There’s something uniquely special about homemade cheeses – like the making of bone broth, it’s often relatively easy but it leads to a deep feeling of accomplishment. I made cheese! You announce to your family. Then you serve to friends and you can’t help but say, that cheese – I made that.
Now, I love cheese and have often wondering how to make it. I’ve delved into home cheese making only a bit: feta, chevre from the raw goat’s milk we get each week, yogurt cheese which isn’t really much of a cheese at all. For a long time, I’ve been wondering how to make cream cheese. It couldn’t be much harder than a classic chevre, right?
In late spring of this year, I received a sweet little package from Ten Speed Press: Artisan Cheese Making at Home. It’s a beautiful little book – one that takes you gradually from simple cheeses and cultured dairy foods like chevre, yogurt, mascarpone and mozzarella to more complex cheeses like cheddar (several versions, actually) and creme fraiche brie.
It’s a progressive book in that way – one that guides you from the fundamentals of cheesemaking through your first, simple cheeses to more complex and artisanal cheeses. You move step-by-step and simply. The instructions for each cheese are incredibly detailed and deeply clear – leaving little room for the “guesswork” that leaves you wondering if you’re really doing things correctly, but giving you enough knowledge and confidence to step beyond the confines of a single recipe to flavor your cheeses in unique ways once you’ve mastered the technique.

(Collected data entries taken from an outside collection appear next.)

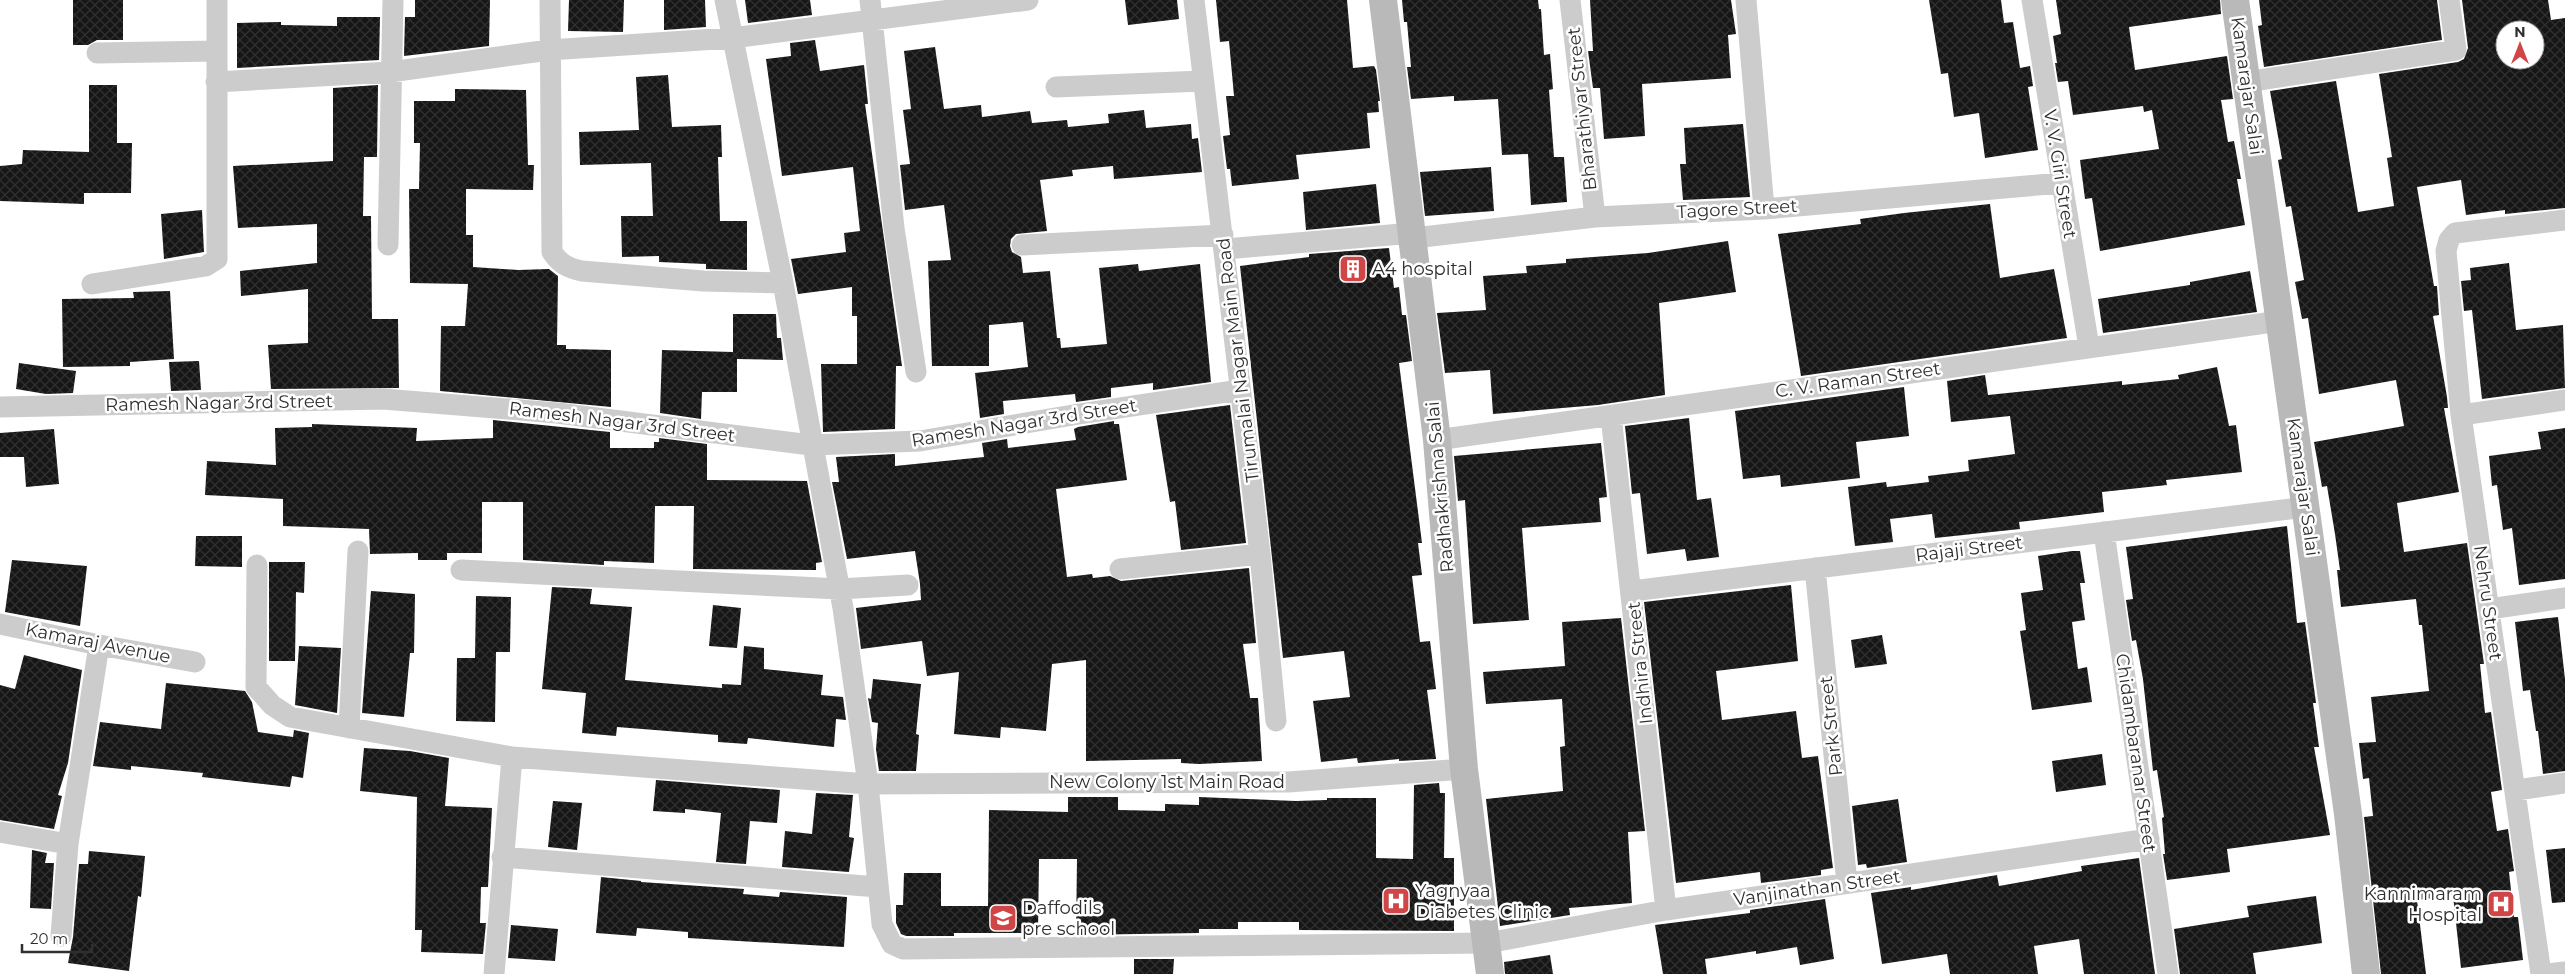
<svg xmlns="http://www.w3.org/2000/svg" width="2565" height="974" font-family="Montserrat,sans-serif">
<defs>
<pattern id="building-cross-hatch" width="8" height="8" patternUnits="userSpaceOnUse" patternTransform="scale(1.25)"><rect width="8" height="8" fill="#161616"/><path d="M0 0l8 8M0 8l8-8" fill="none" stroke="#303030"/></pattern>
</defs>
<rect width="100%" height="100%" fill="#fff"/>
<path fill="url(#building-cross-hatch)" fill-rule="evenodd" d="M73 0H123V40H97L88 45H73Z
M415 0H490L489 46 404 56 405 17H415Z
M569 0H624L623 32 568 31Z
M664 0H705L706 27 664 30Z
M745 0H810L812 15 748 23Z
M1125 0H1177L1179 19 1128 25Z
M1216 0H1347L1353 68 1374 66 1376 70 1380 101H1378L1379 112 1367 113 1370 148 1296 155 1299 179 1232 186 1230 169H1227L1223 136 1230 135 1226 96H1234L1229 41 1220 42Z
M1402 0H1538L1539 9H1541L1544 55 1550 54 1553 89 1549 90 1554 157H1564L1567 202 1531 205 1528 154 1502 155 1498 99 1454 101V96L1411 99 1407 67H1411L1407 22H1404Z
M1590 0H1731L1736 34 1728 35 1731 78 1642 84 1645 136 1604 139 1600 88H1593L1588 51H1593Z
M1929 0H2001L2004 23 2013 22 2020 68 2030 66 2033 86 2028 87 2038 150 1985 158 1979 113 1954 117 1948 73 1941 74Z
M2056 0H2220L2221 14 2129 27 2135 70 2227 56 2233 99 2221 100 2228 142 2234 141 2241 179H2237L2245 225 2100 251 2092 198 2085 199 2080 160 2159 149 2152 110 2144 112 2143 106 2073 115 2068 81 2058 82 2055 63H2057L2053 36 2061 34Z
M2259 0H2437L2442 40 2264 67 2258 26 2262 25Z
M2462 0H2548L2551 20 2565 18V208L2505 214V210L2466 215 2461 180 2417 187 2434 286H2437L2439 315 2433 316 2447 397 2448 408H2444L2459 492 2397 503 2404 552 2467 543 2484 664H2480L2485 713 2491 712 2502 790 2491 792 2497 831 2508 829 2514 871 2509 872 2514 917H2518L2523 960 2461 968 2453 896 2417 900 2426 974H2381L2364 817 2373 816 2369 778 2363 779 2359 743 2376 742 2371 697 2429 691 2422 625H2419L2416 599 2341 607 2337 570H2340L2335 534 2327 486 2322 487 2314 442 2404 426 2396 380 2319 394 2308 318 2302 319 2295 282 2304 280 2291 206 2286 207 2278 160 2282 159 2270 91 2336 81 2358 212 2394 206 2387 158 2392 157 2379 74 2458 62 2464 59 2468 48ZM2505 30H2535V60H2505Z
M337 17H380L379 60 237 68V23L281 22V25L337 26Z
M815 40 820 71 864 65 868 104H865L902 366H896L895 429 823 432 821 364H857V316H852V287L798 294 791 259 846 252 844 233 860 231 853 167 782 176 766 59 791 56 790 43Z
M935 47 944 109 981 105 982 117 1030 111 1032 123 1067 120 1068 127 1109 123 1108 114 1144 110 1146 128 1191 124 1192 139 1198 138 1202 172 1114 179 1113 166 1072 170 1073 176 1040 180 1047 231 1016 234 1011 239 1010 246 1012 252 1021 257 1023 273 1050 271 1057 338H1060L1061 348 1107 344 1099 268 1138 264 1139 271 1200 264 1211 382 1153 390V383L1111 388V397L1076 402 1075 394 1003 401 1004 414 980 418 975 373 1028 367 1023 322 989 325V366H932L928 261 951 260 944 205 905 210 900 165 910 164 903 110 911 109 904 51Z
M668 75 672 127 721 125 722 157H718L720 221H747V270L706 269V264L659 262V256L622 257 621 216H653L651 163 580 165 579 132 639 130 636 77Z
M89 85H117V143H132L131 193H84V204L0 201V166L22 164 23 150 89 152Z
M378 85 377 157H364L363 216H371L372 319H398L399 388 271 389 268 345 308 343V289L241 296 240 271 317 263V224L238 228 233 166 333 161V88Z
M455 89 526 90 528 165H534L533 190 466 189V235H473V267L518 270 549 269 558 276 557 345H566V349L611 350V407L440 391 441 326H465L468 284 410 283 409 189H419L420 143H414V101H455Z
M1743 124 1750 197 1683 200 1680 164H1686L1684 128Z
M1491 167 1494 211 1425 216 1420 172Z
M1376 184 1380 223 1306 230 1303 192Z
M1990 204 2000 278 2054 269 2067 338 1801 376 1778 234 1861 224 1860 219 1904 213Z
M202 210 204 252 164 259 161 214Z
M1728 241 1736 292 1659 303 1665 395 1598 405 1493 414 1490 370 1445 373 1437 313 1486 310 1483 276 1527 273 1526 266 1566 263V259L1648 253Z
M1389 248 1394 288 1399 287 1402 315H1406L1412 361 1399 363 1422 543H1418L1422 575 1412 576 1420 642 1430 641 1436 689 1427 690 1436 759 1399 761V759L1358 763 1357 758 1321 762 1313 701 1350 697 1344 651 1283 658 1240 266 1309 257V254Z
M2509 263 2516 330 2563 325 2565 388 2482 399 2472 310 2464 311 2461 281 2471 280 2470 268Z
M2250 271 2257 312 2103 333 2098 299 2190 285V282Z
M170 291 174 359 130 362V366L63 367 62 299 134 298 133 292Z
M733 314H776L777 338H781L783 360 737 359V392H702L701 419 660 413 662 350 733 352Z
M199 361 201 390 171 391 169 362Z
M19 363 76 371 73 393 46 394 16 389Z
M2217 367 2229 426 2236 425 2242 472 2166 480 2167 485 2102 492 2104 512 2019 522 2020 529 1935 538 1932 514 1890 519 1893 542 1855 546 1848 487 1886 482 1887 487 1929 482 1928 476 1969 471 1968 460 2015 454 2010 416 1951 422 1947 381 1985 375 1988 395 2122 381V385L2179 379 2178 375Z
M1904 387 1909 436 1856 442 1860 478 1781 487 1780 475 1743 479 1735 411Z
M1230 405 1246 543 1181 550 1175 501 1170 502 1156 415Z
M1689 418 1697 500 1711 498 1719 557 1687 561 1685 549 1647 554 1640 493 1632 494 1625 426Z
M493 420 610 432V448H654V442H659V438L707 444V480L807 481 822 562 816 563V570L693 569 694 506H655L654 563 604 561V565L523 560V502H482V553H447V560H418V553L370 554 369 529 283 526V499L205 495 207 461 276 465 275 428 312 427V424L417 428 416 441 493 438Z
M1114 421V424H1119L1127 480 1056 489 1067 577 1092 574 1093 578 1110 576 1121 581 1249 568 1256 643 1243 644 1250 698H1258L1262 761 1199 764 1181 763V759L1086 761V660L1052 664 1046 731 1001 727 1000 738 954 734 959 672 927 676 922 641 861 649 856 608 921 600 920 584 915 551 847 559 832 482H839L836 457 895 454V466L984 457 982 443 1007 439 1008 448 1076 440 1074 429 1078 427Z
M2565 428V579L2519 585 2512 528 2503 530 2497 485 2492 486 2489 456 2541 449 2538 432Z
M54 429 59 484 26 487 24 457H0V433Z
M1601 443 1607 497 1599 498 1601 522 1522 528 1529 620 1473 624 1465 500 1458 501 1454 456Z
M2287 526 2297 623 2305 622 2310 658 2316 703H2313L2319 747H2314L2330 835 2227 849 2230 872 2167 880 2163 854H2165L2162 818 2164 817 2157 770 2153 771 2143 679 2136 640 2132 641 2126 600 2133 599 2126 547Z
M196 536H242V567L195 566Z
M2072 551H2080L2085 583H2080L2085 620 2072 622 2078 669 2087 667 2092 702 2032 710 2020 631 2026 630 2021 593 2043 590 2038 556Z
M12 560 87 566 80 626 5 612Z
M269 562H305L304 593 296 592 295 661H269Z
M1791 585 1798 661 1716 671 1722 720 1796 711 1802 758 1818 756 1833 868 1821 870V875L1761 883 1760 872 1676 883 1644 602Z
M552 587 592 589 590 604 632 607 625 680 722 688V684L741 685 744 646 764 648V669L823 675 821 695 843 697 846 720 836 719 834 747 748 738 747 744 718 742V735L617 727 616 736 582 733 586 693 542 689Z
M371 591 415 594 414 653H410L404 717 362 713Z
M476 596 511 597 510 652H496L495 722 456 721 457 658H475Z
M713 605 741 608 737 648 709 646Z
M2558 617 2565 679V771L2543 774 2538 731H2536L2530 690 2523 691 2515 622Z
M1621 618 1645 831 1628 832 1632 903 1569 908 1570 915 1500 926 1486 799 1563 791 1560 747 1565 746 1562 699 1486 704 1483 672 1565 666 1562 622Z
M1882 635 1887 664 1855 668 1851 640Z
M299 646 341 648 337 713 295 705Z
M24 655 82 670 68 763 58 795 62 796 54 829 0 820V685L15 689Z
M873 679 921 684 916 734 919 735 916 771H879L876 749 878 723 872 722 868 698 871 699Z
M166 683 245 691 252 702 258 732 293 737 294 730 309 733 303 778 292 776 290 787 202 777 203 773 131 766V770L93 766 100 722 161 729Z
M364 748 410 751 449 758 445 806 492 808 488 887H481L480 923H486L483 954 421 952 422 930H415L417 797 360 791Z
M2102 754 2106 785 2056 792 2052 761Z
M656 780 780 790 777 823 750 821 746 864 716 862 721 813 685 809V813L653 811Z
M1439 783 1440 793H1445L1444 858H1454V931L1299 930V922H1238V929H1199V933L1076 935 1077 859H1039L1038 933H954V936H906L901 934 896 923V905H903L904 873H941V906H988L989 810 1068 812V797H1118V810L1165 811V804L1199 805V797L1296 801 1327 800V798H1376V858L1413 859 1414 785Z
M816 793 853 795 849 837 854 838 849 872 782 867 785 831 812 834Z
M1898 799 1907 862 1867 868 1866 864 1858 865 1852 806Z
M553 801 582 803 577 850 548 847Z
M2565 848V902L2552 903 2546 850Z
M32 850 47 853 45 863H54L51 909 30 908Z
M89 851 145 856 141 897 138 896 129 971 68 963 73 937 79 864H88Z
M2139 858 2155 974H2084L2079 939 2034 946 2038 974H1950L1947 954 1882 964 1871 893 1911 887V890L1997 875 1999 886 2082 871 2081 866Z
M601 877 641 881V882L744 889 743 894 779 897 780 892 847 897 844 947 688 938V932L637 928 636 936 596 933Z
M2316 896 2322 943 2253 953 2256 974H2180L2174 929 2249 917 2247 906Z
M1825 899 1834 959 1800 965 1797 947 1756 954V951L1705 959 1707 974H1663L1655 925 1750 913V910Z
M511 925 558 929 555 961 508 958Z
M1550 955 1553 974H1505L1504 962Z
M1134 959H1174L1173 974H1134Z"/>
<g fill="none" stroke-linecap="round" stroke-linejoin="round">
<path stroke="#ccc" stroke-width="21" d="M550 0 552 252C560 264 568 268 582 271L703 281 783 283
M725 0 783 283 843 608 868 784 882 924 892 944 903 949 1487 943 1666 910 2149 839
M870 0 894 228 916 372
M1194 0 1260 554 1276 721
M1570 0 1595 217
M1746 0 1764 209
M2032 0 2089 347
M97 53 216 51
M216 82 390 72 549 50 732 38 1028 0
M2246 82 2456 50 2449 0
M1056 87 1202 81
M1414 238 1595 217 1764 209 2061 183
M388 245 393 0
M1022 245 1223 235
M1225 249 1413 233
M92 284 206 266 217 259V0
M0 407 383 399 557 413 811 445 920 441 1079 414 1240 390
M2461 415 2565 400
M1611 416 1666 910
M1437 440 2280 321
M2104 532 2168 974
M257 565 256 687 272 705 290 717 512 757 868 784 1288 782 1464 769
M1815 568 1847 883
M1120 569 1260 554
M461 570 839 589 908 585
M1632 591 2306 507
M2489 609 2565 598
M0 624 99 645 195 662
M349 728 358 551
M2516 790 2565 783
M0 832 68 844
M502 857 878 887
M61 936 68 844 99 645
M494 974 512 757
M2541 974 2461 415 2446 251 2449 240 2455 233 2565 220
M2547 974 2565 972"/>
<path stroke="#b9b9b9" stroke-width="28" d="M1383 0 1437 440 1464 769 1490 974
M2235 0 2348 814 2366 974"/>
</g>
<defs>
<symbol id="building-square" viewBox="-11 -11 22 22"><rect x="-9" y="-9" width="18" height="18" rx="4" fill="#d04647" stroke="#fff"/><path d="M-4-6H4V6H1V3H-1V6H-4ZM-2.5-4.3h1.7v1.8h-1.7ZM.8-4.3h1.7v1.8H.8ZM-2.5-1h1.7V.8h-1.7ZM.8-1h1.7V.8H.8Z" fill="#fff"/></symbol>
<symbol id="hospital-square" viewBox="-11 -11 22 22"><rect x="-9" y="-9" width="18" height="18" rx="4" fill="#d04647" stroke="#fff"/><path d="M-5-5h3v3.5h4V-5h3V5h-3V1.5h-4V5h-3Z" fill="#fff"/></symbol>
<symbol id="school-square" viewBox="-11 -11 22 22"><rect x="-9" y="-9" width="18" height="18" rx="4" fill="#d04647" stroke="#fff"/><path d="M0-5L7-2L0 1L-7-2ZM-4 1L0 2.5L4 1V4Q0 6-4 4Z" fill="#fff"/></symbol>
</defs>
<g fill-rule="evenodd">
<use href="#building-square" x="1337" y="253" width="32" height="32"/>
<use href="#hospital-square" x="1380" y="885" width="32" height="32"/>
<use href="#hospital-square" x="2485" y="888" width="32" height="32"/>
<use href="#school-square" x="987" y="902" width="32" height="32"/>
</g>
<g text-anchor="middle" dominant-baseline="central" stroke-width="5" stroke-linejoin="round" paint-order="stroke">
<g font-size="18" fill="#2f2f2f" stroke="#fff">
<text transform="translate(2247 86) rotate(82)">Kamarajar Salai</text>
<text transform="translate(1582 109) rotate(-96)">Bharathiyar Street</text>
<text transform="translate(2060 174) rotate(81)">V. V. Giri Street</text>
<text transform="translate(1737 209) rotate(-3)">Tagore Street</text>
<text transform="translate(1238 360) rotate(-97)">Tirumalai Nagar Main Road</text>
<text transform="translate(1858 380) rotate(-8)">C. V. Raman Street</text>
<text transform="translate(219 403) rotate(-1)">Ramesh Nagar 3rd Street</text>
<text transform="translate(622 422) rotate(7)">Ramesh Nagar 3rd Street</text>
<text transform="translate(1024 423) rotate(-9)">Ramesh Nagar 3rd Street</text>
<text transform="translate(1440 487) rotate(-95)">Radhakrishna Salai</text>
<text transform="translate(2303 487) rotate(82)">Kamarajar Salai</text>
<text transform="translate(1969 549) rotate(-7)">Rajaji Street</text>
<text transform="translate(2488 603) rotate(82)">Nehru Street</text>
<text transform="translate(98 643) rotate(11)">Kamaraj Avenue</text>
<text transform="translate(1640 663) rotate(-96)">Indhira Street</text>
<text transform="translate(1831 726) rotate(-96)">Park Street</text>
<text transform="translate(2136 753) rotate(82)">Chidambaranar Street</text>
<text x="1167" y="782">New Colony 1st Main Road</text>
<text transform="translate(1817 888) rotate(-8)">Vanjinathan Street</text>
</g>
<g font-size="18" fill="#2f2f2f" stroke="#fff" text-anchor="start">
<text x="1372" y="269">A4 hospital</text>
<text x="1415" y="891">Yagnyaa<tspan x="1415" dy="21">Diabetes Clinic</tspan></text>
<text x="2482" y="894" text-anchor="end">Kannimaram<tspan x="2482" dy="21">Hospital</tspan></text>
<text x="1022" y="908">Daffodils<tspan x="1022" dy="21">pre school</tspan></text>
</g>
</g>
<g transform="translate(2520 45)"><circle r="24" fill="#ffffff" stroke="#acacac"/>
<path d="M0-4L9 19L0 12L-9 19Z" fill="#d04647"/>
<text y="-8" font-size="14" font-weight="bold" text-anchor="middle" fill="#2f2f2f">N</text>
</g>
<path d="M22 944v8h70v-8" fill="none" stroke="#2f2f2f" stroke-width="2.5"/>
<text x="30" y="944" font-size="15" fill="#2f2f2f" stroke="#ffffff" stroke-width="4" paint-order="stroke">20 m</text>
</svg>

It’s a lovely book, and while it’s only been in my possession a few months, it’s now worn from use and stained with dripping whey.
Pick up Artisan Cheese Making at Home on Sale
A Note about Raw Milk
Many of the recipes in Artisan Cheese Making at Home call for raw milk or can be adapted for raw milk users, just like Karlin’s recipe for how to make cream cheese. In our home, we use raw milk and cream exclusively, and have for more than 5 years. Like many of you, I participate in a herd share which allows my family to purchase part of a herd of dairy cows and share the milk they produce with other herd share members. You can learn more about this system online and look into options in your area from RealMilk.com.
Where to Buy Cheese Making Supplies
To make cream cheese at home, you’ll need supplies unique to cheese making, and as this traditional art has fallen from favor in modern kitchens, you’re unlikely to be able to purchase them locally unless you live in an area with a particularly vibrant food scene or very well-stocked health food stores.
For this reason, most home cheese makers purchase their supplies (starter cultures, lipase powders, rennet, muslins and forms) online from specialty shops (you can find them here).
Other Notes on this Recipe for Real Cream Cheese
Before you ask: real cream cheese differs from yogurt cheese (labneh) in that it makes use of both a starter culture and rennet as well as salt, which produces a mildly tart and salty cream cheese. It also melts successfully and incorporates into sauces without breaking thanks to the use of rennet.
The original recipe in Artisan Cheese Making at Home also calls for calcium chloride – a common ingredient in many cheeses. It aids the process of coagulation. I had none, and omitted it in my adaptation below.
Real Cream Cheese
By November 8, 2012Published:
- Yield: 1 1/2 lbs (12 Servings)
For real cream cheese, you need little more than milk, cream, rennet, starter culture and a bit of sea salt. This recipe is generously adapted from Artisan Cheese Making at Home: Techniques & Recipes for Mastering World-Class Cheeses by Mary Karlin available from Ten Speed Press. You can find the cheese making supplies like mesophilic cheese starter, rennet and muslins online (see sources).
- 1 quart milk (preferably raw, not ultrapasteurized)
- 1 quart heavy cream (preferably raw, not ultrapasteurized)
- 1/4 teaspoon mesophilic cheese starter
- 3 drops liquid rennet (dissolved into 2 tablespoons filtered water)
- 3/4 teaspoon unrefined sea salt
- Pour milk and cream into a large (6-qt) heavy-bottomed stock pot and warm it over low heat until it reaches 75 F - about 15 minutes, then remove it from the heat.
- Sprinkle starter over the warm milk and let it sit about 5 minutes to rehydrate. Stir the milk and starter together with 20 up and down strokes, then stir in the dilute rennet with 20 up and down strokes. Cover it and allow it to sit at room temperature for up to 12 hours until whey separates from the curds.
- Line a sieve with butter muslin, pour in the curds and whey then tie up the corners of the muslin to form a bag and hang it from an elevated hook in your kitchen (I use my pot rack or my faucet) over a basin to catch the dripping whey. Allow the curds to hang about 8 hours - discarding the whey or reserving it for another use.
- Transfer the strained cheese to a large bowl, beat in the salt and form into bricks or spoon into a mason jar and refrigerate. It should keep about 2 to 3 weeks.